Despite my flippant tone I find the whole area extremely spiritual and otherworldly. It’s sometimes hard to appreciate such spiritual tranquillity with the legions of ajummas* marching up and down the path to find the best picnic spots. The place is very touristy and the two car parks have the usual trinkets and snacks on sale like all the temples and mountains in Korea. I would love to visit Maisan and Tapsa when there is nobody around because although I am no buddhist I believe there is something special in this place, something I have felt very rarely in other parts of the World. It’s also a beautiful setting with small streams and steep wooded hills. I have been on a damp spring day and a clear autumn day, the colours are spectacular. From the various trails I would recommend going from a totally different angle, that is not the North or South car park. You would be rewarded with a more vigorous hike and less crowded paths, although some of the signage is not great on these outer paths.

How to get there:

From Jeonju you can get an intercity bus to Jinan which is a short distance from the park. From Jinan Bus Terminal take a bus heading North Maisan. First bus runs at 7:30a.m., and from 8 a.m. arrives at 40 minute intervals. Last bus arrives at 6p.m.(5 minute ride), Get off at Maisan. Five minute ride by taxi. Taxis from the bus terminal at Maisan should be around 5000 won.

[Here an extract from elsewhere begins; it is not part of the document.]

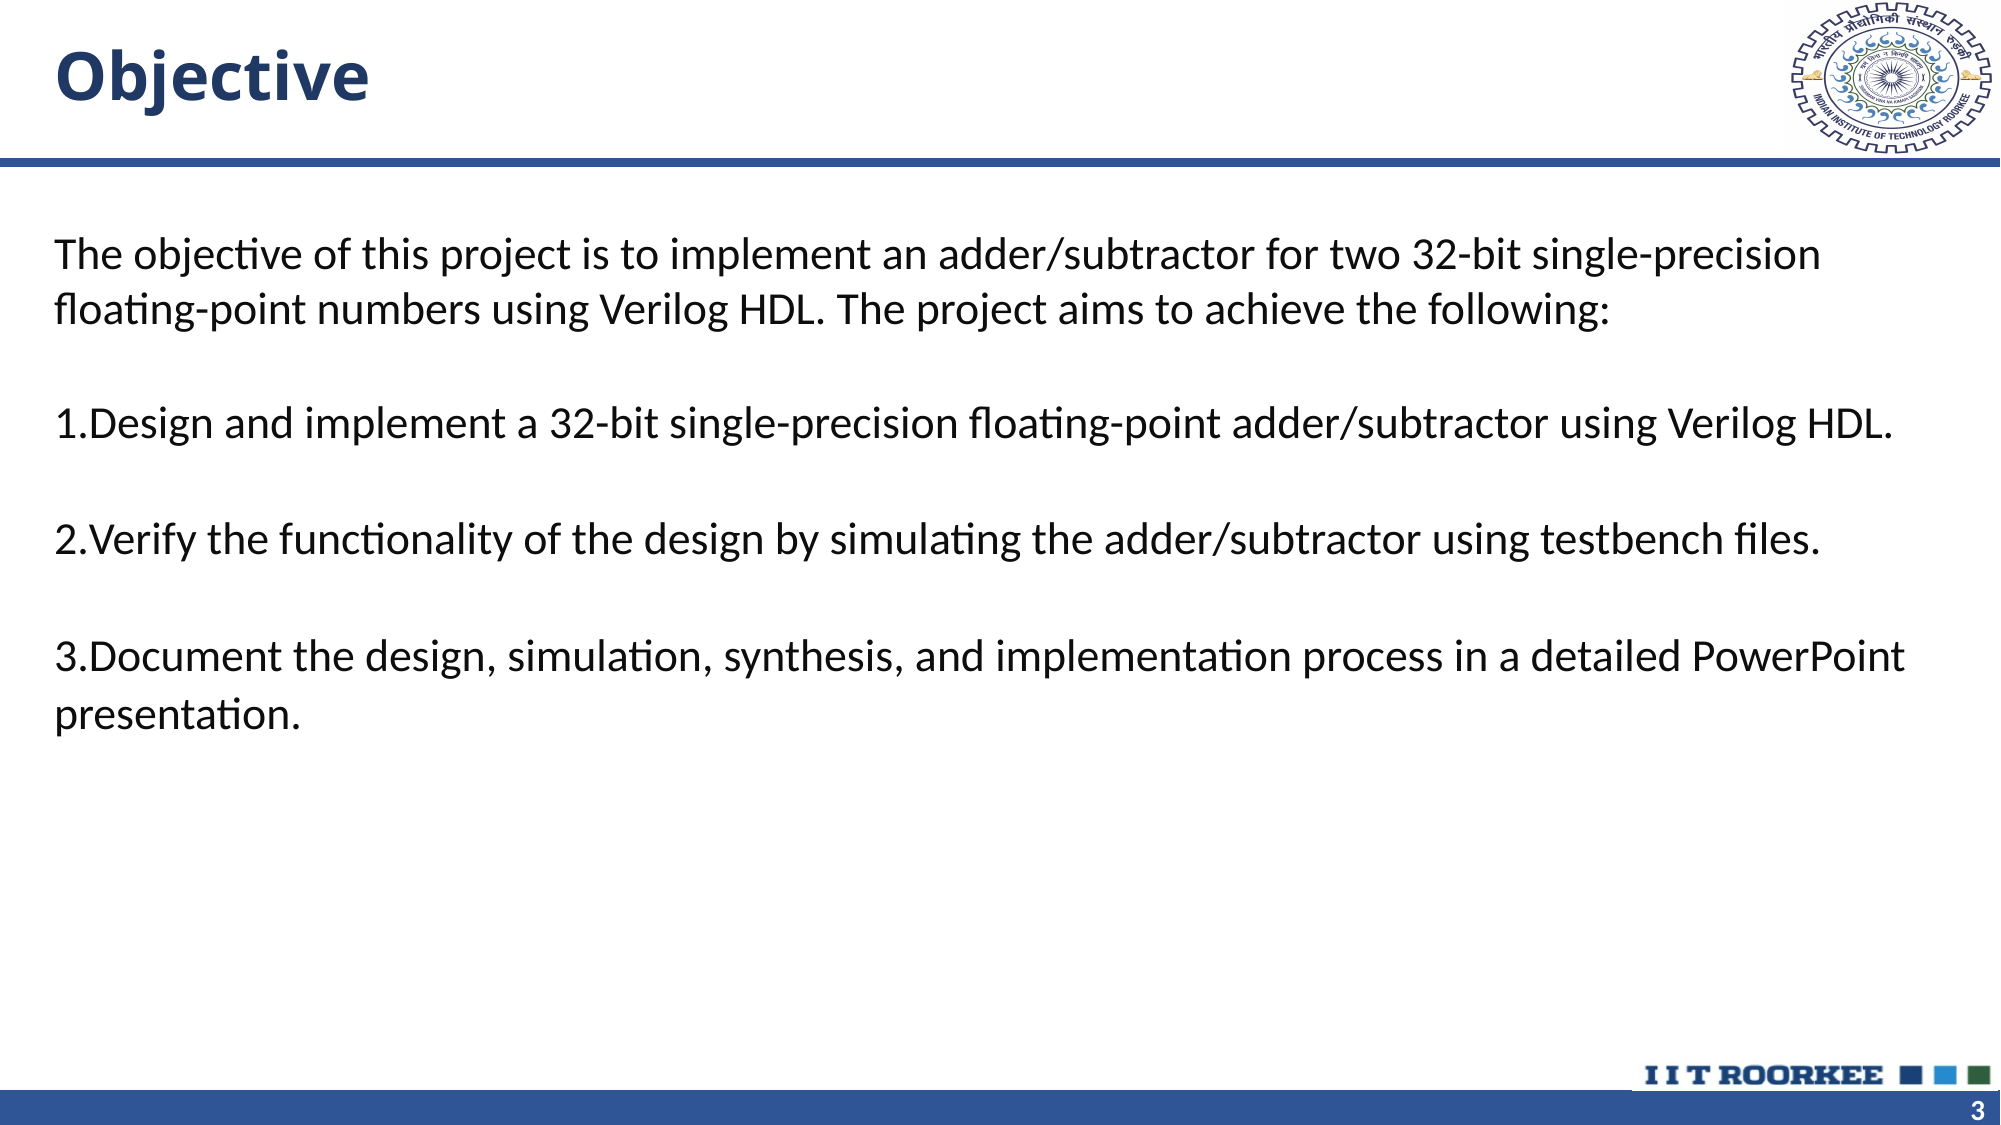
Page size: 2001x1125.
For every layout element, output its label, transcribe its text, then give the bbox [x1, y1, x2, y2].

Directions to the Maisan bus from Jeonju train station.

Directions to the Maisan bus from Jeonju train station.

http://wiki.galbijim.com/Jeonju_Intercity_Bus_Schedules

Although there is not much publicity, I took a city bus from opposite Jeonju Train Station. The bus stop is a city bus stop over the main road from the station. Bus number 105 runs from the same stop. If you are unsure go to the tourist desk inside the station as there is a map and timetable. This local bus takes a more scenic route through the mountains and costs 3,600 won (pay on the bus). I would recommend this service because it goes directly to the South Car Park where you can walk the 20 mins to Tapsa or start one of the trails. I took the 09.35 a.m bus and returned on the 14.20 bus. Within that time frame I was able to do a decent hike, have a good look round the temples and get something to eat.

* Proto Hermit = a person who looks like they need to spend a long time in a cave to recover from the insanity of the ‘real’ world.

*Ajumma = the most noticeable demographic in Korea. Older ladies wearing colourful and often floral hiking gear, visors, surgical masks and anything else that prevents the elements aging them. Looking at the amount of exercise they do I imagine they will outlive everyone. They can be found squatting over vegetables during the week and fighting for picnic space on the weekend.